## ABOUT THIS EXERCISE
Copy out every line of the data exactly.

## Collected data entries
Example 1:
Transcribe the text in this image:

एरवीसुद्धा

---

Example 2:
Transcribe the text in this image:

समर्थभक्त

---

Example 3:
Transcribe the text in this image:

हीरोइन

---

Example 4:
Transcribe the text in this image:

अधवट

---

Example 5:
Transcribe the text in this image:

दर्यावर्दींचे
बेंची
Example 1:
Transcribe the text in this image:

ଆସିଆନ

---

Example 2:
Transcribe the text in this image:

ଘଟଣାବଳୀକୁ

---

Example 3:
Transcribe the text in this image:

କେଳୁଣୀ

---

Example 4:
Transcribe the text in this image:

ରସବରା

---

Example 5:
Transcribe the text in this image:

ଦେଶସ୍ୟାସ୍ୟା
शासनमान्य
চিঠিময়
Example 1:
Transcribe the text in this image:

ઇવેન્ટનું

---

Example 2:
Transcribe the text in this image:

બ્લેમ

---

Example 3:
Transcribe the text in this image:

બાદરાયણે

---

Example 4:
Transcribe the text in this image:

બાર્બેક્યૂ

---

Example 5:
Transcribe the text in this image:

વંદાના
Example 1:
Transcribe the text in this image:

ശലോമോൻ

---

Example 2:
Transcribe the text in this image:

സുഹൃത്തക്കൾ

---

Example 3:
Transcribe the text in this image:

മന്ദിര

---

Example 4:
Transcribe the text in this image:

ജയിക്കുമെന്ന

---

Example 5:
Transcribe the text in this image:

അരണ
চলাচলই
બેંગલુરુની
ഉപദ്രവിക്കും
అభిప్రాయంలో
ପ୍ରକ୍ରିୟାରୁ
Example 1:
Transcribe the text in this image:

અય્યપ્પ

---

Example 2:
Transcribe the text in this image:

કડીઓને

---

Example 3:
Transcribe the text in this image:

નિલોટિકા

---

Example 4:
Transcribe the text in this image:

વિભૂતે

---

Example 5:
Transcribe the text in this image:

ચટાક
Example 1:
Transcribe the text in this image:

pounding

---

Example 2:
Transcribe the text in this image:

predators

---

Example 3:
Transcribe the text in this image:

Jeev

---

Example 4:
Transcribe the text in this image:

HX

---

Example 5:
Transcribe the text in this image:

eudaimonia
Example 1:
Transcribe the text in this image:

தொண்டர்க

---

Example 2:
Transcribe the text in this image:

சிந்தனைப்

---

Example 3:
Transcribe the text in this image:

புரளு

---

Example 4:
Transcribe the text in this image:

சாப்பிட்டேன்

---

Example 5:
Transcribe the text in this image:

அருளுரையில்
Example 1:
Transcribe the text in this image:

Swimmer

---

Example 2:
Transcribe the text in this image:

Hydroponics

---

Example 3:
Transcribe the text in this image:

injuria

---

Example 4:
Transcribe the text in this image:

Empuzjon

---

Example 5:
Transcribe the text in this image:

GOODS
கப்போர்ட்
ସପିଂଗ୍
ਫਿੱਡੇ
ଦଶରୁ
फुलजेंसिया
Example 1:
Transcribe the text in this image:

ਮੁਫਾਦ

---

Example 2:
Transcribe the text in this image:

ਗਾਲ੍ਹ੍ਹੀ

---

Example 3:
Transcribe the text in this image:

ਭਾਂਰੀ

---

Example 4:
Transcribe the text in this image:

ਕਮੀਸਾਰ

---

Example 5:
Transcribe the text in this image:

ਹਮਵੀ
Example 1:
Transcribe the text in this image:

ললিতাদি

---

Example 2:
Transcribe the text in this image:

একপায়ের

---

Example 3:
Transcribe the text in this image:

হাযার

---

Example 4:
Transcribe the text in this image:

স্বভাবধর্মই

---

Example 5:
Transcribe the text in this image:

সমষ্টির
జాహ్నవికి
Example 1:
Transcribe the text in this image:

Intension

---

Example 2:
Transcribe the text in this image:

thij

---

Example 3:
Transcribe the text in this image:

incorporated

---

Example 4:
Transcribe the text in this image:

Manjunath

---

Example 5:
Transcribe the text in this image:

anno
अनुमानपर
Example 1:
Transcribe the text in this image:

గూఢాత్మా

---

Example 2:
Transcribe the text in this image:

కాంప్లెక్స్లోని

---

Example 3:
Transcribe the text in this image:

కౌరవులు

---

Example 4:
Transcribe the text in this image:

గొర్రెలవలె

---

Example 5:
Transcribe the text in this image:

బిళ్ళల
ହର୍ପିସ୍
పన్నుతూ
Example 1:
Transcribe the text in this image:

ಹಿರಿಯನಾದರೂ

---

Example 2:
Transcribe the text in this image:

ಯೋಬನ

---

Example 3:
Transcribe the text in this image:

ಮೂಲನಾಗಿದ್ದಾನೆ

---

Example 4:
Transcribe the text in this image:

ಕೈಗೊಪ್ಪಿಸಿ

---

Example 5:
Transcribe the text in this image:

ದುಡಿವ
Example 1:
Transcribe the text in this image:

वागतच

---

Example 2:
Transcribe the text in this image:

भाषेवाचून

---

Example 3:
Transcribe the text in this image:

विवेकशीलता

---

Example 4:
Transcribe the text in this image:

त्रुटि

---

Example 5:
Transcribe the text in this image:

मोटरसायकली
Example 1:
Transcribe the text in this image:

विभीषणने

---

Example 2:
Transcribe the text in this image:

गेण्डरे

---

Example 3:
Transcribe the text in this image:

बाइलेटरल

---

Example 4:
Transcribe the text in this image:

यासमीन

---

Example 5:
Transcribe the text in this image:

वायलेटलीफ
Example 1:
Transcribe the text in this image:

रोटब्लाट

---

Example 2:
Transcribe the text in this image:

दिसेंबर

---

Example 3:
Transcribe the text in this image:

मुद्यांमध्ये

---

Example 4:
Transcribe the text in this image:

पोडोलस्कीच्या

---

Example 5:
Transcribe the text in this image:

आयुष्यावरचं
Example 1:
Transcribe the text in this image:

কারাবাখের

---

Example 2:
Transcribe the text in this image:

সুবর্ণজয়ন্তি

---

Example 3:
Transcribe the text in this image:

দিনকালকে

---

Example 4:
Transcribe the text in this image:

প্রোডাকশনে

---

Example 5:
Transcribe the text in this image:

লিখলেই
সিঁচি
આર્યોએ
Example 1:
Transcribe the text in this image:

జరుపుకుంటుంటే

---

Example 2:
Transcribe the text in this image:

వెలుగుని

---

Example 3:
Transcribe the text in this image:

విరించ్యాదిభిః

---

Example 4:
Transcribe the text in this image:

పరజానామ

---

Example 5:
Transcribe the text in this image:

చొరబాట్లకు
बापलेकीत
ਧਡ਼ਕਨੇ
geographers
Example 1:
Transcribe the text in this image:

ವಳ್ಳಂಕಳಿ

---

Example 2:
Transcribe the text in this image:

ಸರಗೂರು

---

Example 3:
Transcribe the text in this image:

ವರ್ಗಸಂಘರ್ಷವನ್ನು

## ANSWER TO THE PROBLEM
Example 1:
Transcribe the text in this image:

एरवीसुद्धा

---

Example 2:
Transcribe the text in this image:

समर्थभक्त

---

Example 3:
Transcribe the text in this image:

हीरोइन

---

Example 4:
Transcribe the text in this image:

अधवट

---

Example 5:
Transcribe the text in this image:

दर्यावर्दींचे
बेंची
Example 1:
Transcribe the text in this image:

ଆସିଆନ

---

Example 2:
Transcribe the text in this image:

ଘଟଣାବଳୀକୁ

---

Example 3:
Transcribe the text in this image:

କେଳୁଣୀ

---

Example 4:
Transcribe the text in this image:

ରସବରା

---

Example 5:
Transcribe the text in this image:

ଦେଶସ୍ୟାସ୍ୟା
शासनमान्य
চিঠিময়
Example 1:
Transcribe the text in this image:

ઇવેન્ટનું

---

Example 2:
Transcribe the text in this image:

બ્લેમ

---

Example 3:
Transcribe the text in this image:

બાદરાયણે

---

Example 4:
Transcribe the text in this image:

બાર્બેક્યૂ

---

Example 5:
Transcribe the text in this image:

વંદાના
Example 1:
Transcribe the text in this image:

ശലോമോൻ

---

Example 2:
Transcribe the text in this image:

സുഹൃത്തക്കൾ

---

Example 3:
Transcribe the text in this image:

മന്ദിര

---

Example 4:
Transcribe the text in this image:

ജയിക്കുമെന്ന

---

Example 5:
Transcribe the text in this image:

അരണ
চলাচলই
બેંગલુરુની
ഉപദ്രവിക്കും
అభిప్రాయంలో
ପ୍ରକ୍ରିୟାରୁ
Example 1:
Transcribe the text in this image:

અય્યપ્પ

---

Example 2:
Transcribe the text in this image:

કડીઓને

---

Example 3:
Transcribe the text in this image:

નિલોટિકા

---

Example 4:
Transcribe the text in this image:

વિભૂતે

---

Example 5:
Transcribe the text in this image:

ચટાક
Example 1:
Transcribe the text in this image:

pounding

---

Example 2:
Transcribe the text in this image:

predators

---

Example 3:
Transcribe the text in this image:

Jeev

---

Example 4:
Transcribe the text in this image:

HX

---

Example 5:
Transcribe the text in this image:

eudaimonia
Example 1:
Transcribe the text in this image:

தொண்டர்க

---

Example 2:
Transcribe the text in this image:

சிந்தனைப்

---

Example 3:
Transcribe the text in this image:

புரளு

---

Example 4:
Transcribe the text in this image:

சாப்பிட்டேன்

---

Example 5:
Transcribe the text in this image:

அருளுரையில்
Example 1:
Transcribe the text in this image:

Swimmer

---

Example 2:
Transcribe the text in this image:

Hydroponics

---

Example 3:
Transcribe the text in this image:

injuria

---

Example 4:
Transcribe the text in this image:

Empuzjon

---

Example 5:
Transcribe the text in this image:

GOODS
கப்போர்ட்
ସପିଂଗ୍
ਫਿੱਡੇ
ଦଶରୁ
फुलजेंसिया
Example 1:
Transcribe the text in this image:

ਮੁਫਾਦ

---

Example 2:
Transcribe the text in this image:

ਗਾਲ੍ਹ੍ਹੀ

---

Example 3:
Transcribe the text in this image:

ਭਾਂਰੀ

---

Example 4:
Transcribe the text in this image:

ਕਮੀਸਾਰ

---

Example 5:
Transcribe the text in this image:

ਹਮਵੀ
Example 1:
Transcribe the text in this image:

ললিতাদি

---

Example 2:
Transcribe the text in this image:

একপায়ের

---

Example 3:
Transcribe the text in this image:

হাযার

---

Example 4:
Transcribe the text in this image:

স্বভাবধর্মই

---

Example 5:
Transcribe the text in this image:

সমষ্টির
జాహ్నవికి
Example 1:
Transcribe the text in this image:

Intension

---

Example 2:
Transcribe the text in this image:

thij

---

Example 3:
Transcribe the text in this image:

incorporated

---

Example 4:
Transcribe the text in this image:

Manjunath

---

Example 5:
Transcribe the text in this image:

anno
अनुमानपर
Example 1:
Transcribe the text in this image:

గూఢాత్మా

---

Example 2:
Transcribe the text in this image:

కాంప్లెక్స్లోని

---

Example 3:
Transcribe the text in this image:

కౌరవులు

---

Example 4:
Transcribe the text in this image:

గొర్రెలవలె

---

Example 5:
Transcribe the text in this image:

బిళ్ళల
ହର୍ପିସ୍
పన్నుతూ
Example 1:
Transcribe the text in this image:

ಹಿರಿಯನಾದರೂ

---

Example 2:
Transcribe the text in this image:

ಯೋಬನ

---

Example 3:
Transcribe the text in this image:

ಮೂಲನಾಗಿದ್ದಾನೆ

---

Example 4:
Transcribe the text in this image:

ಕೈಗೊಪ್ಪಿಸಿ

---

Example 5:
Transcribe the text in this image:

ದುಡಿವ
Example 1:
Transcribe the text in this image:

वागतच

---

Example 2:
Transcribe the text in this image:

भाषेवाचून

---

Example 3:
Transcribe the text in this image:

विवेकशीलता

---

Example 4:
Transcribe the text in this image:

त्रुटि

---

Example 5:
Transcribe the text in this image:

मोटरसायकली
Example 1:
Transcribe the text in this image:

विभीषणने

---

Example 2:
Transcribe the text in this image:

गेण्डरे

---

Example 3:
Transcribe the text in this image:

बाइलेटरल

---

Example 4:
Transcribe the text in this image:

यासमीन

---

Example 5:
Transcribe the text in this image:

वायलेटलीफ
Example 1:
Transcribe the text in this image:

रोटब्लाट

---

Example 2:
Transcribe the text in this image:

दिसेंबर

---

Example 3:
Transcribe the text in this image:

मुद्यांमध्ये

---

Example 4:
Transcribe the text in this image:

पोडोलस्कीच्या

---

Example 5:
Transcribe the text in this image:

आयुष्यावरचं
Example 1:
Transcribe the text in this image:

কারাবাখের

---

Example 2:
Transcribe the text in this image:

সুবর্ণজয়ন্তি

---

Example 3:
Transcribe the text in this image:

দিনকালকে

---

Example 4:
Transcribe the text in this image:

প্রোডাকশনে

---

Example 5:
Transcribe the text in this image:

লিখলেই
সিঁচি
આર્યોએ
Example 1:
Transcribe the text in this image:

జరుపుకుంటుంటే

---

Example 2:
Transcribe the text in this image:

వెలుగుని

---

Example 3:
Transcribe the text in this image:

విరించ్యాదిభిః

---

Example 4:
Transcribe the text in this image:

పరజానామ

---

Example 5:
Transcribe the text in this image:

చొరబాట్లకు
बापलेकीत
ਧਡ਼ਕਨੇ
geographers
Example 1:
Transcribe the text in this image:

ವಳ್ಳಂಕಳಿ

---

Example 2:
Transcribe the text in this image:

ಸರಗೂರು

---

Example 3:
Transcribe the text in this image:

ವರ್ಗಸಂಘರ್ಷವನ್ನು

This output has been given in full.